As I slathered the muffin pans with butter, I thought back to how close I had come to letting her fade into the wind and into the arms of that doctor. I had meant it when I told her that it took me seeing her in the arms of another, receiving the attention and love I wanted to give her but had fought so hard not to do while I kept in her in the friend zone. All because I wanted to stick to my guns and not get any deeper involved with the woman.

Getting deeper involved with her would jeopardize her safety, it was a given. A given that I didn't know if I could stomach. Seeing her cry once was soul shattering enough. I didn't think I could endure being the reason, or the cause of her sobbing and broken heart, all because I had another life that was a killer of a job.

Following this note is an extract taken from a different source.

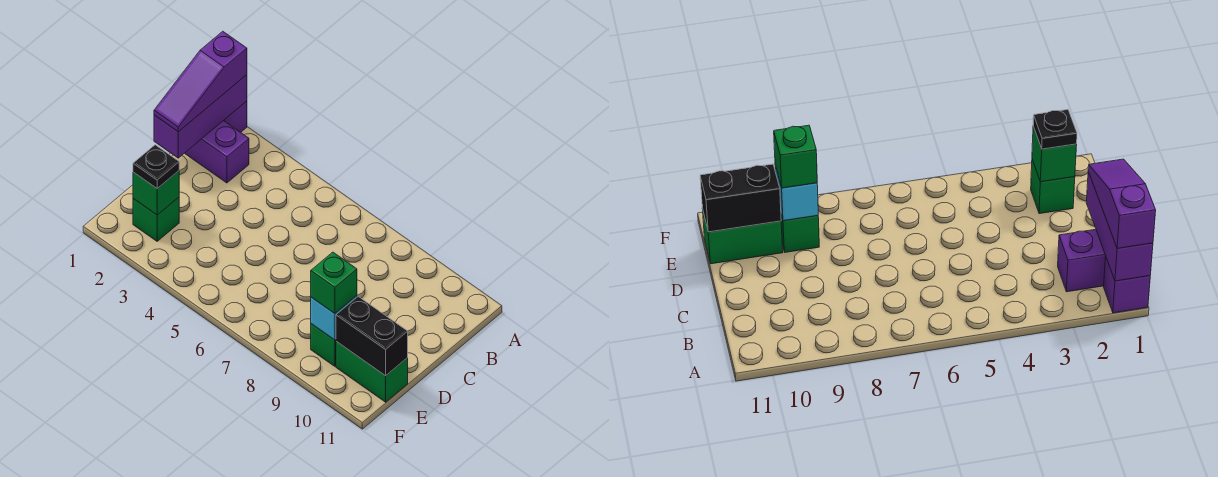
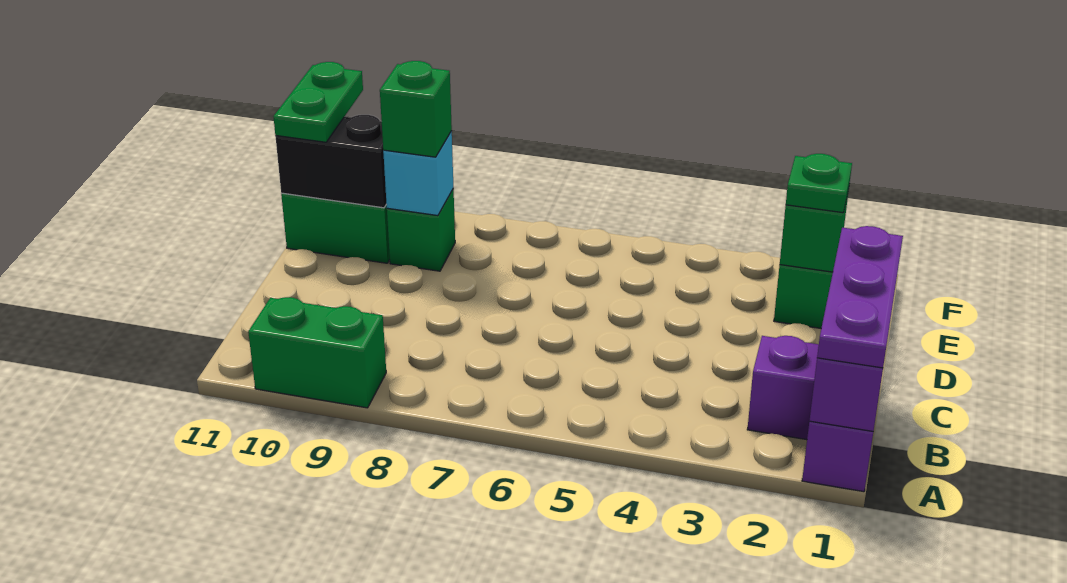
purple 1x3 slope [154,31,247,132] -> purple 1x3 plate [817,226,903,368]
none -> green 1x2 brick [248,297,386,408]
black 1x1 plate [133,145,179,188] -> green 1x1 plate [786,154,852,213]
none -> green 1x2 plate [273,62,363,142]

She was the woman from the metro station. The woman who I took one look at and knew that she would be the one thing that could change my life more than all the other life altering things I had experienced. The woman I cursed myself for getting involved so long ago, and now as I looked up at the ceiling, hearing her stir in the bedroom above me, I smiled happily.

Twenty minutes later, a yawning brunette straggled her way down the stairs and popped into the kitchen with a sleepy grin on her face. Tugging on the drawstrings of a very familiar dark blue and yellow sweatshirt. "Morning." Her voice was deeper than normal with the slight rasp that came with having just woken up.